In December, negotiators from the European Union and the United Kingdom were able to conclude phase one of the Brexit negotiations by leaving key issues unresolved. But British leaders' apparent conviction that they can muddle through the Brexit process is setting up the UK for a rude awakening.
Last week, British Foreign Secretary Boris Johnson resuscitated an age-old proposal for a 22-mile bridge to be built across the English Channel. The irony has escaped no one. Johnson is calling for a fantasy bridge at the same time that he is destroying his island country’s only true bridge to the continent: the European Union.
Johnson’s bridge proposal shows yet again that the Brexiteers’ entire project is based on a permanent suspension of disbelief. In December, the European Commission played along, allowing Prime Minister Theresa May to pretend that she can reach three mutually contradictory goals concerning the United Kingdom’s departure from the EU.
The UK’s first goal is to maintain a soft border and frictionless trade with the Republic of Ireland, which will remain an EU member state, subject to the rules of the European single market and customs union. The second is to establish identical regulatory regimes throughout the United Kingdom, including in Northern Ireland. And the third is to “take back control,” by leaving the single market, customs union, and the jurisdiction of the European Court of Justice.
Reaching any two of these goals seems eminently possible. But no one has any idea how to achieve all three. Nevertheless, EU and UK negotiators are now proceeding to phase two of the Brexit process, raising the distinct possibility that they will continue to muddle through without ever resolving the phase-one trilemma. In fact, experts in the European Commission are already predicting that the next round of negotiations will lead to three agreements with the UK before October 2018.
The first would settle the terms of divorce. Despite the uncertainty regarding Northern Ireland, negotiators have started to converge on other key issues, including the size of the UK’s exit bill and the future rights of EU citizens in Britain, and of British citizens in the EU.
A second agreement would establish a “stand-still transition,” whereby the UK would retain the benefits of EU membership, but also the obligations, such as contributing to the EU budget, allowing for the free movement of people, and adhering to European court rulings. The big difference is that the UK will lose its voice at the table. For Britons in the “Remain” camp, such a transition will allow the UK to stay in the EU in all but name. And for some of those in the “Leave” camp, it is a way to exit without falling off a cliff edge.

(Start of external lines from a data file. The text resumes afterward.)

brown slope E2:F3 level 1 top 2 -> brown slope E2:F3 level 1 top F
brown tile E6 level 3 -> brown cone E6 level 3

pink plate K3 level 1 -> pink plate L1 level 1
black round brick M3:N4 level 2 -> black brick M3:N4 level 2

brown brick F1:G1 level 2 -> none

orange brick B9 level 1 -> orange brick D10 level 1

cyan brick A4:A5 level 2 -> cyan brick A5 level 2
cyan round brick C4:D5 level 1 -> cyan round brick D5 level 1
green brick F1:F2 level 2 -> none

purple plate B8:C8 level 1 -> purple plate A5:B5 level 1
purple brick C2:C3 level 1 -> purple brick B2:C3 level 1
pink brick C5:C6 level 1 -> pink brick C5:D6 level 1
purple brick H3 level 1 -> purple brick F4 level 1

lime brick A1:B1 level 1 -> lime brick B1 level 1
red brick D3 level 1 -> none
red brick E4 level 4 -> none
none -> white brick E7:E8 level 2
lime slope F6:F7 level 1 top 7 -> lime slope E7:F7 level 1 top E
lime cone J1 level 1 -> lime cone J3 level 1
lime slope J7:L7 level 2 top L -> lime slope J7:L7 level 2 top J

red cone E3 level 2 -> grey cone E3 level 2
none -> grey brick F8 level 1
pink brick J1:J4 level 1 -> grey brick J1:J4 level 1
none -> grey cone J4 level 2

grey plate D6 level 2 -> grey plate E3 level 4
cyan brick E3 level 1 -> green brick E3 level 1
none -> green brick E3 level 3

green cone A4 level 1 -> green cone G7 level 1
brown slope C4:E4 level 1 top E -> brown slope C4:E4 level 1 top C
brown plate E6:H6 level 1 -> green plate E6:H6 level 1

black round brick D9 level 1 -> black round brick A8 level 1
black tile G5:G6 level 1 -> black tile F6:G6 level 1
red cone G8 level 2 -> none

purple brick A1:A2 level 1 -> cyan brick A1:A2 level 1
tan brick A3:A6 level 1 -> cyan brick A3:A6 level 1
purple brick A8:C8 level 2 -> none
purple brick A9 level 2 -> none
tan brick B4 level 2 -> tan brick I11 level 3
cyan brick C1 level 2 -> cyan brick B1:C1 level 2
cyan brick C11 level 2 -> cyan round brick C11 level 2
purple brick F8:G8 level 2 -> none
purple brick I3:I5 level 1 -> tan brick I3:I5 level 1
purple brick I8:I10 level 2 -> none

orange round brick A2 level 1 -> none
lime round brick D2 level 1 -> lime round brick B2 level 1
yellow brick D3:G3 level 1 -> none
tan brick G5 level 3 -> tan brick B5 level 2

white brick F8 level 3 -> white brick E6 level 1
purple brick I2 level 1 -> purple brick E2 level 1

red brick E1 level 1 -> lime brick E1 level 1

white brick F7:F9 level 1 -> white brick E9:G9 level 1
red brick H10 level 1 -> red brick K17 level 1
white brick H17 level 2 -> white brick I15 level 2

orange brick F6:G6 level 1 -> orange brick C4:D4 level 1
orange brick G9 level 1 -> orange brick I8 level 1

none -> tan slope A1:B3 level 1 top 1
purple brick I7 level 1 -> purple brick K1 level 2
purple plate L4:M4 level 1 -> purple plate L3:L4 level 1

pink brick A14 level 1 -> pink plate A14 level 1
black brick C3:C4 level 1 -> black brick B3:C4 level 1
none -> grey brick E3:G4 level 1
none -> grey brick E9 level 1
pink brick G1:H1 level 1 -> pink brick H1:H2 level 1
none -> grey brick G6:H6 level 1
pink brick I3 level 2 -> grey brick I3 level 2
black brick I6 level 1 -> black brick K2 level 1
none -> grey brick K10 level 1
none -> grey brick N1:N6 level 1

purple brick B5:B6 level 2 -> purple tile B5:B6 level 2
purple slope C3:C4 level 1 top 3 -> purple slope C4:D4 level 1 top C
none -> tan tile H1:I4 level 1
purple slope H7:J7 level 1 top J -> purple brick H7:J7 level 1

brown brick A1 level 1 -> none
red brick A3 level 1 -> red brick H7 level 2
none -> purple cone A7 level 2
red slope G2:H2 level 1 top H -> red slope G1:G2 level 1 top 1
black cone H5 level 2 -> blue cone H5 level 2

The third agreement in phase two will center around a roadmap for UK-EU relations after 2021. This will not be a free-trade agreement, but rather a political declaration about where both sides hope to end up. Most likely, the resulting deal will envision a future trade arrangement modeled on the Canada-EU Comprehensive Economic and Trade Agreement (CETA), together with agreements on foreign policy, security, terrorism, and law enforcement.
But this raises the same concern as in phase one. If the UK government is never forced to explain its long-term plan in great detail, then it could continue to fudge its way forward. The problem is that once the stand-still transition begins, it will be impossible to avoid a reckoning between the different tribes of Remainers and Leavers in the British Parliament. And even if there were a long-term plan that would pass muster with British parliamentarians, it is fanciful to believe that it would also be acceptable to parliamentarians and voters on the other side of the channel.
At a time when anti-globalization sentiment is running high, the remaining EU member states are unlikely to sign off on any trade deal that could undercut their own social and fiscal wellbeing. After all, whereas all previous EU trade deals were designed to achieve convergence between the EU and a third party, an EU-UK deal would be geared toward preventing divergences. Michel Barnier, the EU’s lead Brexit negotiator, has been eloquent on this point. The big question is not whether Britain leaves the EU, he points out, but whether Britain will “still adhere to the European model” of regulation.
It was easy enough for politicians and activists in Europe to oppose the Transatlantic Trade and Investment Partnership (TTIP), a monumental deal intended to defend Western trade standards in an increasingly multipolar world. But consider how much easier it will be to campaign against a deal with the UK, given that key figures on both sides of the British political spectrum pose a threat to the European model. On the left, Labour Party leader Jeremy Corbyn seems to welcome a return to 1970s-style subsidies and state aid. And across the aisle, far-right Tories openly dream of establishing a low-tax, low-regulation “Singapore-upon-the-Thames.”
Unfortunately, given the current Brexit timetable, a failure to agree on a long-term deal could well come after the UK has already passed the point of no return. The UK, having formally exited the EU and given up any say in EU decisions, would still be subject to EU laws. Its choice, then, would be between the economic calamity of a no-deal Brexit or the political calamity of a never-ending transition that leaves it no say over EU decisions. In either case, the UK will hardly have taken back control.
That brings us back to Johnson’s bridge to nowhere, which is the perfect metaphor for the Brexit movement. Rather than fall for the false promise of fantasy construction projects, British parliamentarians would do well to force a real decision on the UK’s post-Brexit relationship with the EU, before it is too late.